Set down, please, exactly the lines below that run from the line with "1,182 | 15.5% |" to the line with "Its Domestic is", both lines included.

(MATERIAL PROVIDED begins)

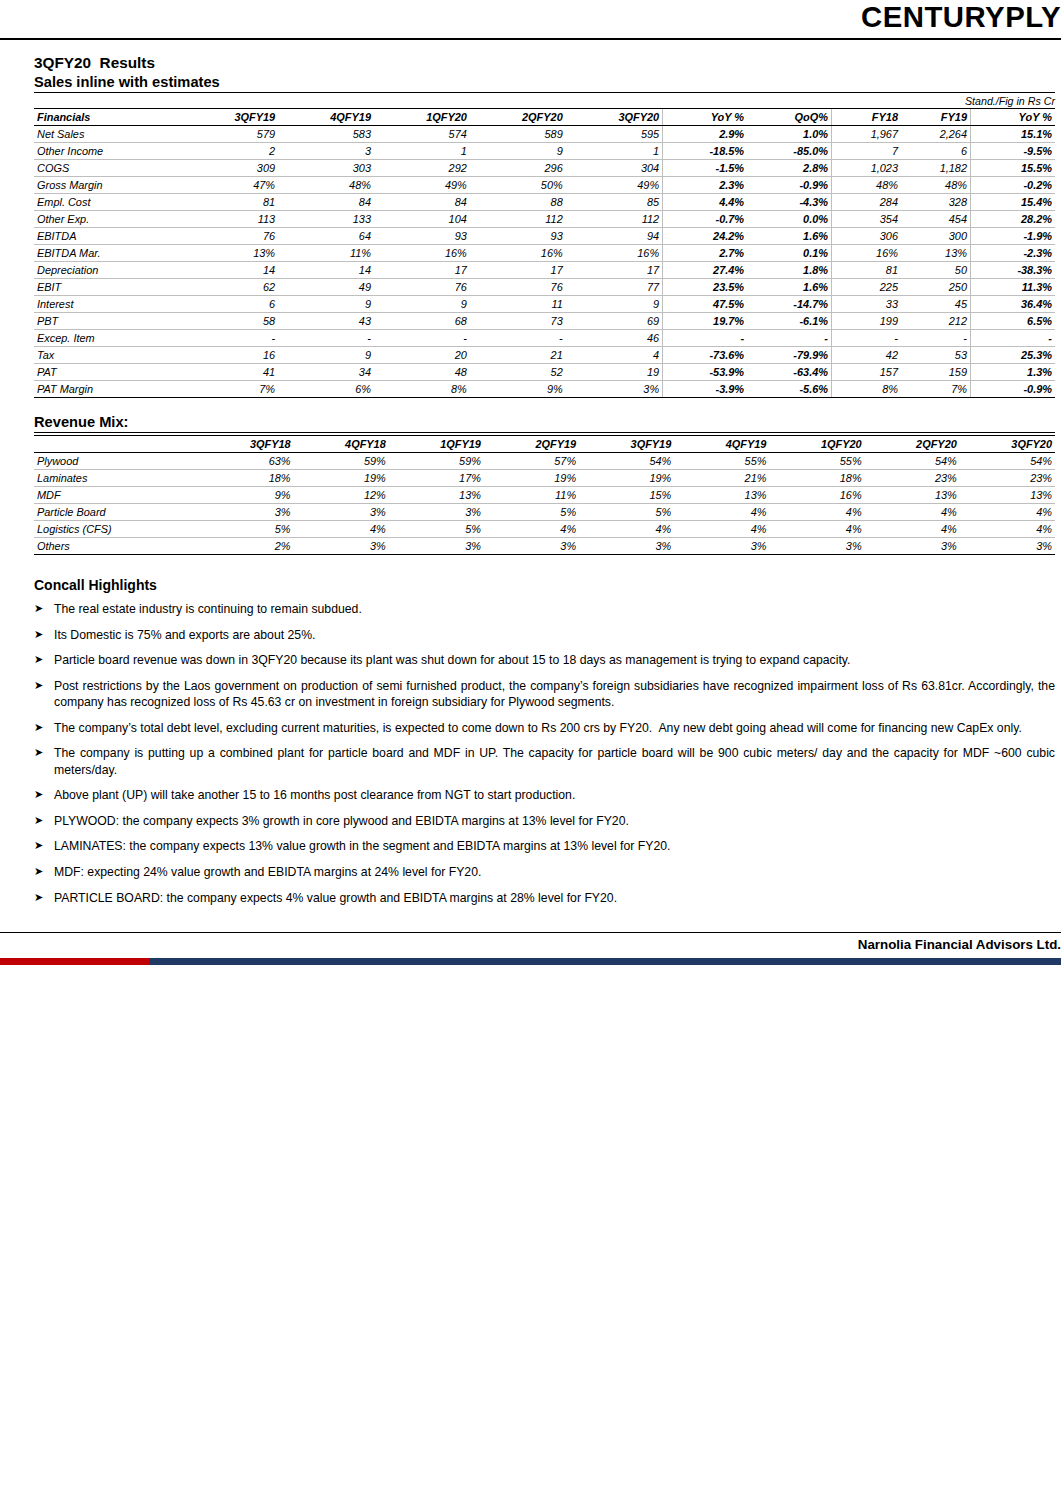CENTURYPLY
3QFY20 Results
Sales inline with estimates
Stand./Fig in Rs Cr
| Financials | 3QFY19 | 4QFY19 | 1QFY20 | 2QFY20 | 3QFY20 | YoY % | QoQ% | FY18 | FY19 | YoY % |
| --- | --- | --- | --- | --- | --- | --- | --- | --- | --- | --- |
| Net Sales | 579 | 583 | 574 | 589 | 595 | 2.9% | 1.0% | 1,967 | 2,264 | 15.1% |
| Other Income | 2 | 3 | 1 | 9 | 1 | -18.5% | -85.0% | 7 | 6 | -9.5% |
| COGS | 309 | 303 | 292 | 296 | 304 | -1.5% | 2.8% | 1,023 | 1,182 | 15.5% |
| Gross Margin | 47% | 48% | 49% | 50% | 49% | 2.3% | -0.9% | 48% | 48% | -0.2% |
| Empl. Cost | 81 | 84 | 84 | 88 | 85 | 4.4% | -4.3% | 284 | 328 | 15.4% |
| Other Exp. | 113 | 133 | 104 | 112 | 112 | -0.7% | 0.0% | 354 | 454 | 28.2% |
| EBITDA | 76 | 64 | 93 | 93 | 94 | 24.2% | 1.6% | 306 | 300 | -1.9% |
| EBITDA Mar. | 13% | 11% | 16% | 16% | 16% | 2.7% | 0.1% | 16% | 13% | -2.3% |
| Depreciation | 14 | 14 | 17 | 17 | 17 | 27.4% | 1.8% | 81 | 50 | -38.3% |
| EBIT | 62 | 49 | 76 | 76 | 77 | 23.5% | 1.6% | 225 | 250 | 11.3% |
| Interest | 6 | 9 | 9 | 11 | 9 | 47.5% | -14.7% | 33 | 45 | 36.4% |
| PBT | 58 | 43 | 68 | 73 | 69 | 19.7% | -6.1% | 199 | 212 | 6.5% |
| Excep. Item | - | - | - | - | 46 | - | - | - | - | - |
| Tax | 16 | 9 | 20 | 21 | 4 | -73.6% | -79.9% | 42 | 53 | 25.3% |
| PAT | 41 | 34 | 48 | 52 | 19 | -53.9% | -63.4% | 157 | 159 | 1.3% |
| PAT Margin | 7% | 6% | 8% | 9% | 3% | -3.9% | -5.6% | 8% | 7% | -0.9% |
Revenue Mix:
| | 3QFY18 | 4QFY18 | 1QFY19 | 2QFY19 | 3QFY19 | 4QFY19 | 1QFY20 | 2QFY20 | 3QFY20 |
| --- | --- | --- | --- | --- | --- | --- | --- | --- | --- |
| Plywood | 63% | 59% | 59% | 57% | 54% | 55% | 55% | 54% | 54% |
| Laminates | 18% | 19% | 17% | 19% | 19% | 21% | 18% | 23% | 23% |
| MDF | 9% | 12% | 13% | 11% | 15% | 13% | 16% | 13% | 13% |
| Particle Board | 3% | 3% | 3% | 5% | 5% | 4% | 4% | 4% | 4% |
| Logistics (CFS) | 5% | 4% | 5% | 4% | 4% | 4% | 4% | 4% | 4% |
| Others | 2% | 3% | 3% | 3% | 3% | 3% | 3% | 3% | 3% |
Concall Highlights
The real estate industry is continuing to remain subdued.
Its Domestic is 75% and exports are about 25%.
Particle board revenue was down in 3QFY20 because its plant was shut down for about 15 to 18 days as management is trying to expand capacity.
Post restrictions by the Laos government on production of semi furnished product, the company’s foreign subsidiaries have recognized impairment loss of Rs 63.81cr. Accordingly, the company has recognized loss of Rs 45.63 cr on investment in foreign subsidiary for Plywood segments.
The company’s total debt level, excluding current maturities, is expected to come down to Rs 200 crs by FY20. Any new debt going ahead will come for financing new CapEx only.
The company is putting up a combined plant for particle board and MDF in UP. The capacity for particle board will be 900 cubic meters/ day and the capacity for MDF ~600 cubic meters/day.
Above plant (UP) will take another 15 to 16 months post clearance from NGT to start production.
PLYWOOD: the company expects 3% growth in core plywood and EBIDTA margins at 13% level for FY20.
LAMINATES: the company expects 13% value growth in the segment and EBIDTA margins at 13% level for FY20.
MDF: expecting 24% value growth and EBIDTA margins at 24% level for FY20.
PARTICLE BOARD: the company expects 4% value growth and EBIDTA margins at 28% level for FY20.
Narnolia Financial Advisors Ltd.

(MATERIAL PROVIDED ends)

ANSWER TO THIS EXERCISE —
| COGS | 309 | 303 | 292 | 296 | 304 | -1.5% | 2.8% | 1,023 | 1,182 | 15.5% |
| Gross Margin | 47% | 48% | 49% | 50% | 49% | 2.3% | -0.9% | 48% | 48% | -0.2% |
| Empl. Cost | 81 | 84 | 84 | 88 | 85 | 4.4% | -4.3% | 284 | 328 | 15.4% |
| Other Exp. | 113 | 133 | 104 | 112 | 112 | -0.7% | 0.0% | 354 | 454 | 28.2% |
| EBITDA | 76 | 64 | 93 | 93 | 94 | 24.2% | 1.6% | 306 | 300 | -1.9% |
| EBITDA Mar. | 13% | 11% | 16% | 16% | 16% | 2.7% | 0.1% | 16% | 13% | -2.3% |
| Depreciation | 14 | 14 | 17 | 17 | 17 | 27.4% | 1.8% | 81 | 50 | -38.3% |
| EBIT | 62 | 49 | 76 | 76 | 77 | 23.5% | 1.6% | 225 | 250 | 11.3% |
| Interest | 6 | 9 | 9 | 11 | 9 | 47.5% | -14.7% | 33 | 45 | 36.4% |
| PBT | 58 | 43 | 68 | 73 | 69 | 19.7% | -6.1% | 199 | 212 | 6.5% |
| Excep. Item | - | - | - | - | 46 | - | - | - | - | - |
| Tax | 16 | 9 | 20 | 21 | 4 | -73.6% | -79.9% | 42 | 53 | 25.3% |
| PAT | 41 | 34 | 48 | 52 | 19 | -53.9% | -63.4% | 157 | 159 | 1.3% |
| PAT Margin | 7% | 6% | 8% | 9% | 3% | -3.9% | -5.6% | 8% | 7% | -0.9% |
Revenue Mix:
| | 3QFY18 | 4QFY18 | 1QFY19 | 2QFY19 | 3QFY19 | 4QFY19 | 1QFY20 | 2QFY20 | 3QFY20 |
| --- | --- | --- | --- | --- | --- | --- | --- | --- | --- |
| Plywood | 63% | 59% | 59% | 57% | 54% | 55% | 55% | 54% | 54% |
| Laminates | 18% | 19% | 17% | 19% | 19% | 21% | 18% | 23% | 23% |
| MDF | 9% | 12% | 13% | 11% | 15% | 13% | 16% | 13% | 13% |
| Particle Board | 3% | 3% | 3% | 5% | 5% | 4% | 4% | 4% | 4% |
| Logistics (CFS) | 5% | 4% | 5% | 4% | 4% | 4% | 4% | 4% | 4% |
| Others | 2% | 3% | 3% | 3% | 3% | 3% | 3% | 3% | 3% |
Concall Highlights
The real estate industry is continuing to remain subdued.
Its Domestic is 75% and exports are about 25%.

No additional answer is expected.